A senior euro zone source was reported Sunday to say that France and Germany, as well as other euro zone nations, are pressuring Portugal to take a bailout, although Lisbon denies that such action is necessary.
While Germany denied the report, according to Reuters, the pressure is building on Lisbon to accept help from the European Union (EU) and the International Monetary Fund (IMF) in the wake of a sharp rise in Portuguese 10-year bonds.
At the end of last week, yields were at euro lifetime highs above 7%, with the yield of 5-year Portuguese bonds on the secondary market at 6.43% and 10-year paper trades at 7.26%. With Portugal scheduled to hold a bond auction in the coming week, the question is how long the nation will be able to sustain such high costs.

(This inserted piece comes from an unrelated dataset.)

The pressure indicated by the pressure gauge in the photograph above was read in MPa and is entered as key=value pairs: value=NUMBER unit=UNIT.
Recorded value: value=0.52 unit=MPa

The source said, "France and Germany have indicated in the context of the Eurogroup that Portugal should apply for help sooner rather than later," and added that the Netherlands and Finland had also been of the same opinion.
While a Portuguese government spokesman said earlier in the day that Paris and Berlin were pushing for action, and a German finance minister said, "Germany is not pushing anyone to accept a bailout," an editorial in the Portuguese newspaper Publico said, "Only a miracle will save us from the IMF."
It is believed that if Lisbon accepts a bailout, it will mean protection for Spain, but so far the country has resisted. The source said, "The real battle will be the battle of Spain—but there I think we have much higher chances of success." If Spain has to be bailed out, it will strain the resources of the IMF.
In a Reuters poll last week of economists, almost all said that Portugal would have to be rescued. But another senior euro zone source said, "Portugal has not requested it—you cannot force somebody to want something. Strictly arithmetically speaking, it would not be necessary, but given the hysterics of some market participants it may become useful."